Action item> Scan the records for "Дніпра" and copy each line that contains it.

Page-level text extractions

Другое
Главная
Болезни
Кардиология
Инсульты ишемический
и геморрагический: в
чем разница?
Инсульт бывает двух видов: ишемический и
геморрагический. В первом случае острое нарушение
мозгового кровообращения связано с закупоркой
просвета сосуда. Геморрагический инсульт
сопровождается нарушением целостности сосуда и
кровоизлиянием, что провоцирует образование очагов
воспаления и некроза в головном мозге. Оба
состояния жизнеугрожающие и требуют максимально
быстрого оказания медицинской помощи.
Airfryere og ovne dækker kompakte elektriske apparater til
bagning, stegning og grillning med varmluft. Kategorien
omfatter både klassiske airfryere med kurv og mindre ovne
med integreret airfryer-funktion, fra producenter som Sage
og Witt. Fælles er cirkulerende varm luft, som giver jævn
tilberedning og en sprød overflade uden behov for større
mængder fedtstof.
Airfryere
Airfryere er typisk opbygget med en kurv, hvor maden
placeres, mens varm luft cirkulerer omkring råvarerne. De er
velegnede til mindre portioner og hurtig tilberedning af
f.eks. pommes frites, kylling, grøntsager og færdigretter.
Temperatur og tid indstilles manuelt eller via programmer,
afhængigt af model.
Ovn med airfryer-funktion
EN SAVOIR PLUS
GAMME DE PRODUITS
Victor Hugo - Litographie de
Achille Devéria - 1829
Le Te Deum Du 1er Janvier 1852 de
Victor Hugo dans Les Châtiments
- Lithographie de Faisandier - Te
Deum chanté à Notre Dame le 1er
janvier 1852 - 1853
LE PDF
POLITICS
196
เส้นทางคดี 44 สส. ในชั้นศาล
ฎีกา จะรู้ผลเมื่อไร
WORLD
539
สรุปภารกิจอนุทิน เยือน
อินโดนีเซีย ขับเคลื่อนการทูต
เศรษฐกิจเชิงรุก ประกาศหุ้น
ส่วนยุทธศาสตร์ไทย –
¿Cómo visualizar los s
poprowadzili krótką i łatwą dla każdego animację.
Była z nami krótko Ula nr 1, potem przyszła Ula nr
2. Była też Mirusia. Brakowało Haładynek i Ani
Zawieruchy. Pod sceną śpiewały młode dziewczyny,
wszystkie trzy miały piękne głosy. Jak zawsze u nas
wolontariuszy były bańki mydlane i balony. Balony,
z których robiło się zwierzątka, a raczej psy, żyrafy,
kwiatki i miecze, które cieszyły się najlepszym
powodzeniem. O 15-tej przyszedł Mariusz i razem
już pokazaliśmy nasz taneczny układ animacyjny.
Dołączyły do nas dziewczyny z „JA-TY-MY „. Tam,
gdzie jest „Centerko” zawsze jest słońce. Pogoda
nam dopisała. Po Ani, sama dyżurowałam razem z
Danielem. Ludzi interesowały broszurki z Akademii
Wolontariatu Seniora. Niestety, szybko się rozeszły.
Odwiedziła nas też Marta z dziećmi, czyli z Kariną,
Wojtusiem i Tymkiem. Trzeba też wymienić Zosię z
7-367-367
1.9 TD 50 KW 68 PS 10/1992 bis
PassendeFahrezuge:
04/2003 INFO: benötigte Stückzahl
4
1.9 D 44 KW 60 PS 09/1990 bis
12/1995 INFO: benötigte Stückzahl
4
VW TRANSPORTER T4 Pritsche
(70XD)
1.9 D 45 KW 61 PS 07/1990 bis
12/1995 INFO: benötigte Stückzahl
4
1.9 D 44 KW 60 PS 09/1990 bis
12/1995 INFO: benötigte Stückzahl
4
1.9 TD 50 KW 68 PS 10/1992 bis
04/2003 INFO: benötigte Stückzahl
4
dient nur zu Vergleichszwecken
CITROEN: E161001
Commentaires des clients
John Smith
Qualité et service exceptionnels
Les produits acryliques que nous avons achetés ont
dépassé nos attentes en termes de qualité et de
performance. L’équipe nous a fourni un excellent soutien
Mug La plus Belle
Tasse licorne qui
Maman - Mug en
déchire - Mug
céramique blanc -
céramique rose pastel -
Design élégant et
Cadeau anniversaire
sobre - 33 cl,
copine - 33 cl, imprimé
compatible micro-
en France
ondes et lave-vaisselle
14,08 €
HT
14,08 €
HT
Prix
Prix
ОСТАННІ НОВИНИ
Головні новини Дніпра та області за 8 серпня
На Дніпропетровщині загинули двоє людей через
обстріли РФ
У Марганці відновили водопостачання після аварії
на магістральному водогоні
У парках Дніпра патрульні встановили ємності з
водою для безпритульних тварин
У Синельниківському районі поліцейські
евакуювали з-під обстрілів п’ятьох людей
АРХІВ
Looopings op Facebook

Completed task>
Головні новини Дніпра та області за 8 серпня
У парках Дніпра патрульні встановили ємності з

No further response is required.